In order to make informed decisions we need information. In terms of fish and fish habitat conservation there is a wide variety of types of information that may be required, based on a project’s specific objectives. These types of information includes:
• Water quality: the chemical, physical and biological properties of water
• Fish community structure: what species of fish are found in a given area
• Barriers to fish migration (e.g. culverts)
• Habitat suitability: how well can a given area support a species vital life life functions
• Fish age & growth: this can be determined by examining scale samples
Monitoring is a critical component in long term projects because it allows us to identify changes over time. Without monitoring we would not be able to tell, with any certainty, whether our actions are having the desired effects.
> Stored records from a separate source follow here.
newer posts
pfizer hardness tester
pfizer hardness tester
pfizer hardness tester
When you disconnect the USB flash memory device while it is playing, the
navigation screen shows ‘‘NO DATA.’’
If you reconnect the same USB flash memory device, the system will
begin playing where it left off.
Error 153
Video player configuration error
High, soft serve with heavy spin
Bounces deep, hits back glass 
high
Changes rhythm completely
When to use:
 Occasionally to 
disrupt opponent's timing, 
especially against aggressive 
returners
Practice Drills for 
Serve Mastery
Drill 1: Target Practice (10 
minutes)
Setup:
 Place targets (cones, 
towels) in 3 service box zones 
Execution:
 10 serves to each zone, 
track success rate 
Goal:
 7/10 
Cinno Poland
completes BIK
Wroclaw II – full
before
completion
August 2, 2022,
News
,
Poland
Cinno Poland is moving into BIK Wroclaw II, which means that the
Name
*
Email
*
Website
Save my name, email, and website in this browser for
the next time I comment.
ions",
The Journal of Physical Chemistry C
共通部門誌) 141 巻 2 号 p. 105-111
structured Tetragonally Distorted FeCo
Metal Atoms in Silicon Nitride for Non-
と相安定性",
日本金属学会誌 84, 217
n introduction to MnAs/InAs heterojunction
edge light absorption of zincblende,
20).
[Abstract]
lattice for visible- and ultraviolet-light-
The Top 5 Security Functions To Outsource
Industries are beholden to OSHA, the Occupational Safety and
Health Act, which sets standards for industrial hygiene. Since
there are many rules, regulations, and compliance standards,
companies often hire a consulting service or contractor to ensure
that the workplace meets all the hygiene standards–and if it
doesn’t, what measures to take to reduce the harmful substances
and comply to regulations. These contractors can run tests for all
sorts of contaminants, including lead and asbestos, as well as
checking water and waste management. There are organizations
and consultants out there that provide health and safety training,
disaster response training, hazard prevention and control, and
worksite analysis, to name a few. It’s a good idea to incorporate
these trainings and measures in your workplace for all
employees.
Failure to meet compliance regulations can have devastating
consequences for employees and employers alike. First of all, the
By evaluating the data obtained through monitoring programs we can also identify areas for improvement or other issues that need to be addressed.
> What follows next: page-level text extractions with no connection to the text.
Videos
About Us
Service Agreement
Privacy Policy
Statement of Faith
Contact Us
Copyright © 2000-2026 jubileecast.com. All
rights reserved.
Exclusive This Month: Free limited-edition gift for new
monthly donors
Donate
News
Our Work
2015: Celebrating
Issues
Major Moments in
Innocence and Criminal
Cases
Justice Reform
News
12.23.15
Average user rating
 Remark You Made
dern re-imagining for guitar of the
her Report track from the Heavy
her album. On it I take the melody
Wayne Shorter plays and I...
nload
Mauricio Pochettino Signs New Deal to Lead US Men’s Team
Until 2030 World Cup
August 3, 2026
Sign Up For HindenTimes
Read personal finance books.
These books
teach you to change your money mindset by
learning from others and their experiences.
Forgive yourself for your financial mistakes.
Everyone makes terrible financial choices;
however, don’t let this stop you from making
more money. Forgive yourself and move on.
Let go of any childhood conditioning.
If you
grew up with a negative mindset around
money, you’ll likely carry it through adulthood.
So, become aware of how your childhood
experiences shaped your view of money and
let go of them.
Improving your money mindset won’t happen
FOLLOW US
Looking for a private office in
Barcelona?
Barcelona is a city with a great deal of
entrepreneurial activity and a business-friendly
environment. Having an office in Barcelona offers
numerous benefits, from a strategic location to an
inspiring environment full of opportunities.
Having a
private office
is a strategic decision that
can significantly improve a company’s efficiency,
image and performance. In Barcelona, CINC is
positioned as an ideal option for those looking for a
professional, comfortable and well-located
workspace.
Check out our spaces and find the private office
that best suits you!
Restoration work involves making physical changes to the landscape, in order to return it to a more natural state, or to bring back natural functions that have been altered by human activities. The installation of culverts or dams is a common action that leads to the alteration of fish habitat. Improper installation can cause a barrier to fish migration, cutting them off from upstream habitat. Clearing blocked culverts and installing fishways are two types of restoration work used to address this issue. De-vegetation of streamside habitat is another common issue on the Annapolis River. Trees and shrubs provide shade, which helps regulate water temperature, which fish such as brook trout are very sensitive to. By re-vegetating rivers and streams we can create suitable fish habitat. Plants will also help in preventing soil erosion, and aid in filtering water.
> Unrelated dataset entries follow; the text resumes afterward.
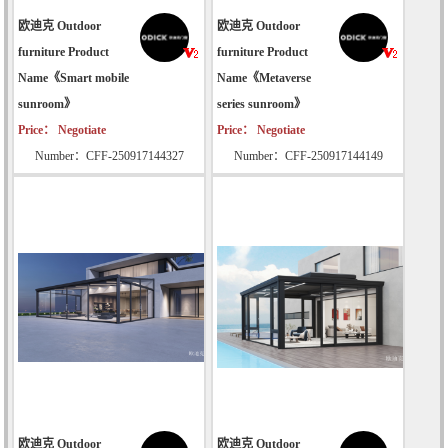
欧迪克 Outdoor
欧迪克 Outdoor
furniture Product
furniture Product
Name《Smart mobile
Name《Metaverse
sunroom》
series sunroom》
Price： Negotiate
Price： Negotiate
Number：CFF-250917144327
Number：CFF-250917144149
欧迪克 Outdoor
欧迪克 Outdoor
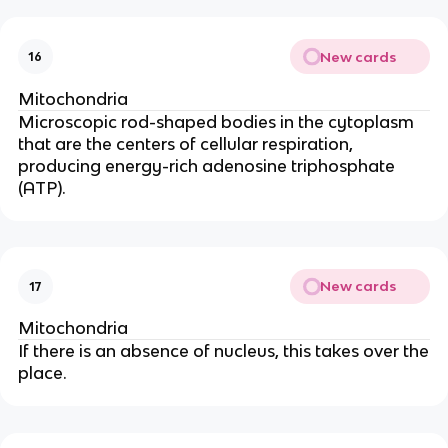
New cards
16
Mitochondria
Microscopic rod-shaped bodies in the cytoplasm
that are the centers of cellular respiration,
producing energy-rich adenosine triphosphate
(ATP).
New cards
17
Mitochondria
If there is an absence of nucleus, this takes over the
place.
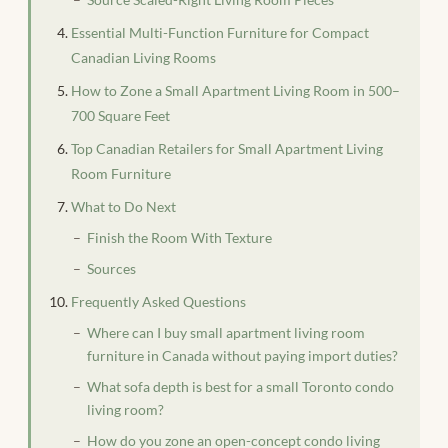
Essential Multi-Function Furniture for Compact
Canadian Living Rooms
How to Zone a Small Apartment Living Room in 500–
700 Square Feet
Top Canadian Retailers for Small Apartment Living
Room Furniture
What to Do Next
Finish the Room With Texture
Sources
Frequently Asked Questions
Where can I buy small apartment living room
furniture in Canada without paying import duties?
What sofa depth is best for a small Toronto condo
living room?
How do you zone an open-concept condo living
Local Ecological Knowledge
Local anglers and other recreational users hold a wealth of knowledge about the rivers and species they fish. Anglers are often the people who interact most with fish and the habitats that support them. We are currently seeking anglers who are interested in sharing their knowledge with us. This knowledge might include where species were caught in the past and at present, where certain species are no longer found, and how river conditions have changed over time.
Community members also have many great ideas about how to approach projects and the areas where work is needed is most. We want to establish a dialogue with community members so that we can exchange information, and work cooperatively to accomplish projects that are of mutual benefit.